■ 分析対象の文章:
雑感

こうしてみるとISEFはいまいちぱっとしません。おそらくはプロセッサ上のアクセラレーターという性質ゆえでしょう。これはXtensaの縛りをそのまま受け継いでいるので他の二つほど過激なアプローチにはならなさそうです。そのかわり一番手堅く感じます。
PICOはまだ開発中です。第一弾のPICO Expressは粒度の小さい処理ユニットをビーズを敷き詰めるように使う考え方です。ハードウェア・アクセラレーターとして使うそうですが、最近流行り(?)のハード・ソフト協調設計を真正面から取り扱う点において興味深いといえます。
ACMは性能が一番高そうですが、ソフトの開発にアセンブラを使うことからどの程度までハード・ソフト協調設計を行うのかが興味のある点です*1。手でプログラムを組むには少々規模が大きすぎるように見えること、ソフトウェアの再利用性が見えないことなどにも関心があります。

■ 抽出データ:
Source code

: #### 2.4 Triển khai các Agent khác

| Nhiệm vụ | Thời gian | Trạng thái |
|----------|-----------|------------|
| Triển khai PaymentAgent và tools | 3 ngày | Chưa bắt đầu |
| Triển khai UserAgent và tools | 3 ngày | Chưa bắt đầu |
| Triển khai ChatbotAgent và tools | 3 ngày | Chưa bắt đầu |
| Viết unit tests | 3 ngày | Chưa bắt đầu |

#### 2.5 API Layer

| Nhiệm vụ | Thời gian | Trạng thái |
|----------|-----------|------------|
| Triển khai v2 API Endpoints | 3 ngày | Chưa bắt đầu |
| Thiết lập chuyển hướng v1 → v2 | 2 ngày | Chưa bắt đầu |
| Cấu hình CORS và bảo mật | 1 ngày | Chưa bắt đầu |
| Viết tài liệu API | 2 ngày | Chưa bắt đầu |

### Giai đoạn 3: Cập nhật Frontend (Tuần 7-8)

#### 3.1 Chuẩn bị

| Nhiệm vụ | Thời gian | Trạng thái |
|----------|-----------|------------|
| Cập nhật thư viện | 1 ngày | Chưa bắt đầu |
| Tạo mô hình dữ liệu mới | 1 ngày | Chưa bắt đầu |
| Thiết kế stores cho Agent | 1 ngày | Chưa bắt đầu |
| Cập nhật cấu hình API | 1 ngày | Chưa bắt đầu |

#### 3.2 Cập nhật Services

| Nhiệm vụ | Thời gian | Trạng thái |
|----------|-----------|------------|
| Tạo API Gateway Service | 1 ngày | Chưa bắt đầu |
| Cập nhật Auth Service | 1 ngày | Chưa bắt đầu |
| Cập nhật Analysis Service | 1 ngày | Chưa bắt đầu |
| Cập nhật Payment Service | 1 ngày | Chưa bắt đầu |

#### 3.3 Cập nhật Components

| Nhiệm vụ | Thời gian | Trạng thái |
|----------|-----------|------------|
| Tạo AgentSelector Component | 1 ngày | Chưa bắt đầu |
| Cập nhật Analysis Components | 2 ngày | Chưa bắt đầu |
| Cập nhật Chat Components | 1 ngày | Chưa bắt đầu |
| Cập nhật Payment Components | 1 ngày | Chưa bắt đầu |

■ 取り組む課題:
A. ISEF・PICO・ACMの雑感から、「こうしてみるとISEFはいま」を含む語句から始めて「ことなどにも関心があります。」の後で止め、その範囲をそのまま書き写しなさい。
B. ISEF・PICO・ACMの雑感によると、PICOの第一弾は何という名前か答えなさい。
C. ISEF・PICO・ACMの雑感を、最後の文の次から書き継ぎなさい。

■ 各課題の解答:
A.
こうしてみるとISEFはいまいちぱっとしません。おそらくはプロセッサ上のアクセラレーターという性質ゆえでしょう。これはXtensaの縛りをそのまま受け継いでいるので他の二つほど過激なアプローチにはならなさそうです。そのかわり一番手堅く感じます。
PICOはまだ開発中です。第一弾のPICO Expressは粒度の小さい処理ユニットをビーズを敷き詰めるように使う考え方です。ハードウェア・アクセラレーターとして使うそうですが、最近流行り(?)のハード・ソフト協調設計を真正面から取り扱う点において興味深いといえます。
ACMは性能が一番高そうですが、ソフトの開発にアセンブラを使うことからどの程度までハード・ソフト協調設計を行うのかが興味のある点です*1。手でプログラムを組むには少々規模が大きすぎるように見えること、ソフトウェアの再利用性が見えないことなどにも関心があります。

B. PICO Expressである。

C.
そもそも並列コンピューティングというとILLIAC IVから始まってTransputerなど死者の行進のごとく思われていますが、実は特定用途向けコンピューティングでは中、大規模並列計算がすでに広く利用されています*2。よく知られている地球シミュレーターのほか、流体シミュレーション用のPAX、重力シミュレーション用のGRAPEなど研究用用の例が取り上げられることがありますが、あまり知られていないところでは軍用、医療用の高速信号処理用にDSPRISCを大量に使ったミニスーパーコンピューターが使われています。
チップ内部の億単位のトランジスタをどう利用するかについては先日も書いたように頭の痛い問題になっています。PICOやACMによってビデオ処理に特化したワンチップ大並列スーパーコンピューターが登場するのかどうか、楽しみなところです。